I was tipped off to meet a white Hyundai at a French motorway toll rest area at 2.30 p.m. (I would be driving a red Seat, I’d said.) My prearranged deal was for €230 worth of gear. I swung into the car park 20 minutes early and waited nervously. Ten minutes later the Hyundai appeared and parked in a nearby bay. A young blonde woman in Sweaty Betty leggings got out and opened the boot. I got out of my car, sidled over and gave my surname. She found my name on her list and ticked it off. Then she rummaged about among a heap of labelled packages until she found the right one and we did the deal: my €230 in exchange for a hefty carrier bag of sausages and smoked back bacon, all hand-made and cured by her and her partner in Antibes. The weight of meat in the carrier bag was too much for it and the handle snapped.

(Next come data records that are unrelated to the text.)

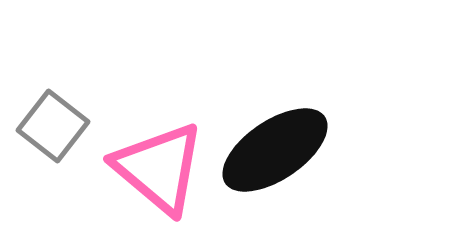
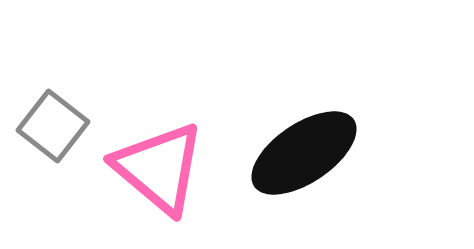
black ellipse: moved 29 px right, 3 px down
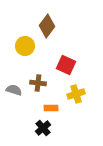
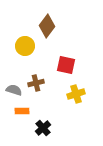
red square: rotated 12 degrees counterclockwise
brown cross: moved 2 px left; rotated 21 degrees counterclockwise
orange rectangle: moved 29 px left, 3 px down
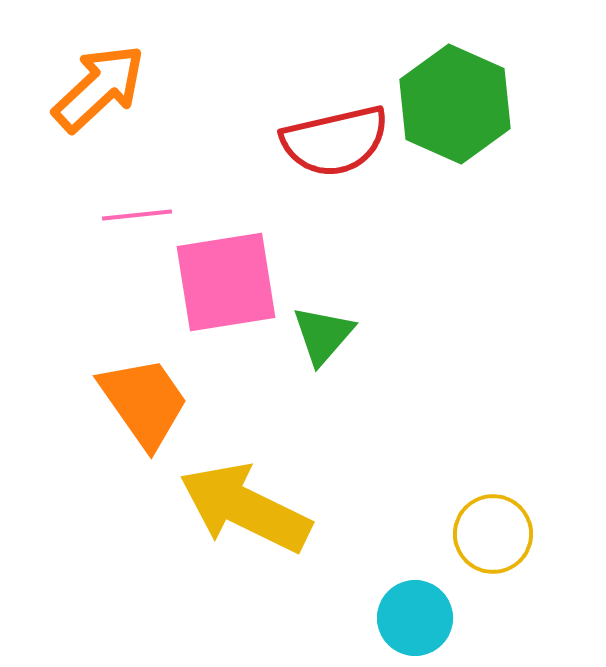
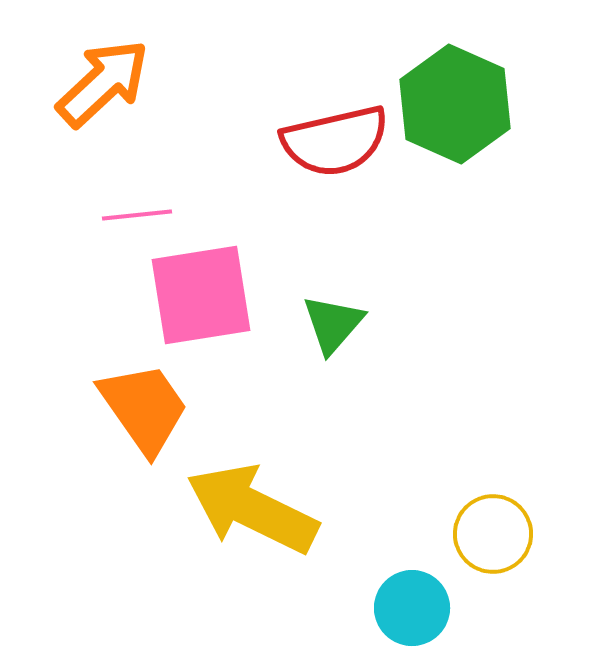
orange arrow: moved 4 px right, 5 px up
pink square: moved 25 px left, 13 px down
green triangle: moved 10 px right, 11 px up
orange trapezoid: moved 6 px down
yellow arrow: moved 7 px right, 1 px down
cyan circle: moved 3 px left, 10 px up
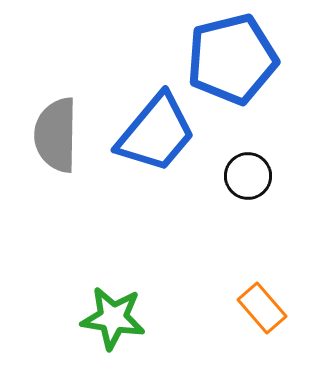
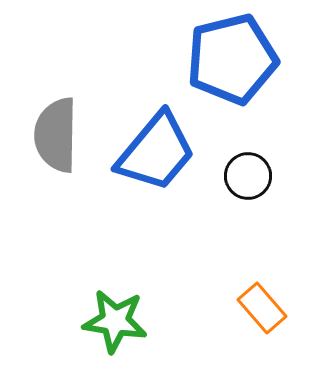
blue trapezoid: moved 19 px down
green star: moved 2 px right, 3 px down
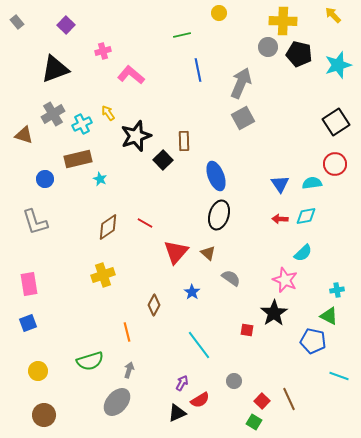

She was running a sort of county lines operation for sizzler- and bacon butty-addicted UK expats. She and her partner also dealt in Scotch eggs and sausage rolls. I was the runner for a syndicate in the Upper Var. As I completed my transaction, two more UK expats showed up at the rendezvous. They looked like shipwrecked sailors in their flapping, sun-bleached rags, which is the winter uniform of elderly British expats living in the south of France. One of these had journeyed up from Toulon; the other was evasive about his point of origin, but judging by his bashed-up vehicle he’d crossed the Alps via frozen lake and unsurveyed mountain track. Both wore surgical masks.
We gathered at the rear of the Hyundai like bees around a honeypot.